The Aschoff rule, the Pittendrigh phase-response curves, and the concept of “limit-cycle oscillator” all emerged from this era. The field was a quantitative discipline decades before molecular mechanism.

2. The 1971 Discovery & the 2017 Nobel

Ronald Konopka and Seymour Benzer at Caltech (1971) carried out chemical-mutagenesis screens in Drosophila and identified three mutants with altered eclosion and locomotor rhythms: short-period (~19 h), long-period (~29 h), and arrhythmic. All mapped to a single gene on the X chromosome they called period. This was the first demonstration that a single locus controls a complex behavioural phenotype.

Two decades later, Jeffrey Hall and Michael Rosbash at Brandeis and Michael Young at Rockefeller cloned period, then timeless, then additional clock genes, and worked out the transcription-translation feedback loop (TTFL) that produces ~24 h oscillation. For this mechanistic architecture, Hall, Rosbash, and Young shared the 2017 Nobel Prize in Physiology or Medicine.

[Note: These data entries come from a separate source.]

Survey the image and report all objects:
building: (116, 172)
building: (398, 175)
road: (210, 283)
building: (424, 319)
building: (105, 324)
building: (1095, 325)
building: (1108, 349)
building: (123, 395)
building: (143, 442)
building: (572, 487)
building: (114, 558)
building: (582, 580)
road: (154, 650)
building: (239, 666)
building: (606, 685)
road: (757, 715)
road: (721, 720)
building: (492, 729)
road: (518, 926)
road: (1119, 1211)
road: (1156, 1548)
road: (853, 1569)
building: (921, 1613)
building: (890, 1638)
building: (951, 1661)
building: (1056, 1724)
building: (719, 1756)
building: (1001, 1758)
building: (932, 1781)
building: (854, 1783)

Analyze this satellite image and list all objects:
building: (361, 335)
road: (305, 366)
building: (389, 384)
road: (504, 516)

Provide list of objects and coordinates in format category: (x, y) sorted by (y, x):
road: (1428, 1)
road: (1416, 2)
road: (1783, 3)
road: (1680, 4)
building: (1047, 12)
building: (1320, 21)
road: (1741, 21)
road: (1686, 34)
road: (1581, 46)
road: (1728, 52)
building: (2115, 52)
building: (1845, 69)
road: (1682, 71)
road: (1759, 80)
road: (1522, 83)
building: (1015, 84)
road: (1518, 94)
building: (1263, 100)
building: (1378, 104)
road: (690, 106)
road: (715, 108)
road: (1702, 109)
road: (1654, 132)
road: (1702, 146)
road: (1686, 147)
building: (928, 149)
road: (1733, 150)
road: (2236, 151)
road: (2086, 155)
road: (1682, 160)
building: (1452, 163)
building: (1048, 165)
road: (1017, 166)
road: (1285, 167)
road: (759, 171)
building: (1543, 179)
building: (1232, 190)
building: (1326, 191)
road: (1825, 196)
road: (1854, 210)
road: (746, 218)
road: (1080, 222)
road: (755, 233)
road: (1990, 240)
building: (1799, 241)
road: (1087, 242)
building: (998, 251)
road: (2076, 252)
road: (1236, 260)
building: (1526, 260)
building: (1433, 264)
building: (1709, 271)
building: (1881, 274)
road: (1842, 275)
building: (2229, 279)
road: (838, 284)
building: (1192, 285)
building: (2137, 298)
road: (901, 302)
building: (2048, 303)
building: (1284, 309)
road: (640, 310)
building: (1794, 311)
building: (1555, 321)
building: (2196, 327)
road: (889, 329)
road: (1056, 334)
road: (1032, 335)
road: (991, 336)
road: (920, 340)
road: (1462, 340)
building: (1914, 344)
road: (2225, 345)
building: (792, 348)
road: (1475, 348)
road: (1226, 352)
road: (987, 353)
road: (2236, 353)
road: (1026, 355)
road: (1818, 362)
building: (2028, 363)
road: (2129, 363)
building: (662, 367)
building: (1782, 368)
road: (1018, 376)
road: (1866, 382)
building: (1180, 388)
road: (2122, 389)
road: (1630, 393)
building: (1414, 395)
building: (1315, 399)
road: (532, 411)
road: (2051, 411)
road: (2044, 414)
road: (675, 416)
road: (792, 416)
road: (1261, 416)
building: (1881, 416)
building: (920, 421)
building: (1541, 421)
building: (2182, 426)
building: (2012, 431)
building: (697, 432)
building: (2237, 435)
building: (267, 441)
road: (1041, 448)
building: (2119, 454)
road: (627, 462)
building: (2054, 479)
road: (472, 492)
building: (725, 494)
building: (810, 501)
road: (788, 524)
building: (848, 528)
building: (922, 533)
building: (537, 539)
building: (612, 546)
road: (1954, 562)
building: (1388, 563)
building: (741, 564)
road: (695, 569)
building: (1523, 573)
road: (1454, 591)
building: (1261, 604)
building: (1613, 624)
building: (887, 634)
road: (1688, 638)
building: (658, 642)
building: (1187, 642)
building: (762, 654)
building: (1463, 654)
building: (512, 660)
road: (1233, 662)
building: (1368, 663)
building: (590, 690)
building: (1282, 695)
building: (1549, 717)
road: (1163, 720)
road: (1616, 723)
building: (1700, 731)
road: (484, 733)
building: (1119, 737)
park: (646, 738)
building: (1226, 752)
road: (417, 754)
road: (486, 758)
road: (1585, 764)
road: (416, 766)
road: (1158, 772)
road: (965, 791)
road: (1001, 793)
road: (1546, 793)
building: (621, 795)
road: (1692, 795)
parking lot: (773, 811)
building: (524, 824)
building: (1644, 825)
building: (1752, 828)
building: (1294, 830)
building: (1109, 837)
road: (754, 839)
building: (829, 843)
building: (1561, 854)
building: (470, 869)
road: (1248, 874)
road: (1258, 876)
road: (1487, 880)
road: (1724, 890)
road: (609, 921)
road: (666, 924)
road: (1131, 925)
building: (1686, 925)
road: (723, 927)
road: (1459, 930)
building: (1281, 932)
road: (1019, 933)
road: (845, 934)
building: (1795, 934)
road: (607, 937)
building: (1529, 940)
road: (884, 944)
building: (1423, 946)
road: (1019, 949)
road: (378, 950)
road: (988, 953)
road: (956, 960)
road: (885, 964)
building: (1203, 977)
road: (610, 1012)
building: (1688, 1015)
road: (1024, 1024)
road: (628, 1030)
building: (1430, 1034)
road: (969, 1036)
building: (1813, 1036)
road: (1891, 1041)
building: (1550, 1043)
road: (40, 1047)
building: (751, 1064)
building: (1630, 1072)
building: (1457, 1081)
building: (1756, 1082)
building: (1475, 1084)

Mammalian homologues were identified in the late 1990s by Takahashi, Bradfield, and Reppert: Clock, Bmal1, Per1/2/3, Cry1/2, Rev-erbα/β, Rorα/β/γ. The logic, with species-specific flourishes, is conserved from flies to humans. We cover it in Module 1.

3. Clocks Across the Tree of Life

Circadian clocks evolved independently multiple times:

• Cyanobacteria: three proteins — KaiA, KaiB, KaiC — form a phospho-oscillator whose period is reconstituted in vitro (Kondo 2005). Cyanobacteria were the first organism in which a circadian system was fully reduced to its biochemistry, in a test tube.
• Fungi (Neurospora): FRQ/WCC negative-feedback loop.
• Plants: CCA1/LHY morning loop + TOC1/PRR evening loop. Light is the dominant input; clocks regulate ~80% ofArabidopsis transcripts.
• Insects: Drosophila PER/TIM plus CLK/CYC activators.
• Mammals: our focus for Modules 1–7.

Even red blood cells, which lack nuclei and transcription, display ~24 h oscillations in peroxiredoxin oxidation state (O’Neill & Reddy 2011) — a post-translational clock that apparently operates beneath the TTFL.

4. Chronotypes

Humans display large individual variation in preferred timing, captured by the chronotype (morningness-eveningness continuum). Measurements: Munich ChronoType Questionnaire (MCTQ), Horne-Östberg scale, midpoint of sleep on free days (MSF_sc). Chronotype is ~40–50% heritable, with PER3 VNTR polymorphisms contributing. Extreme chronotypes correspond to clinical syndromes: advanced sleep phase (“early birds” with PER2/CK1δ mutations), delayed sleep phase (“night owls” with CRY1 variants). Shift work and adolescent biology often impose chronotype misalignment — a clinical problem we return to in Module 7.

5. Why Circadian Medicine Matters

~20% of working adults in industrialised societies are shift workers, routinely desynchronising their clocks. Another ~15% suffer chronic delayed or advanced sleep phase. Night work has been classified by the IARC as Group 2A “probably carcinogenic to humans” (WHO 2019), with elevated risks of breast, prostate, and colorectal cancers. Cardiovascular events peak in the morning; chemotherapy tolerability varies by time of day; drug pharmacokinetics vary over the 24 h cycle. Taking circadian time seriously is the subject of chronomedicine — and the subject of this course.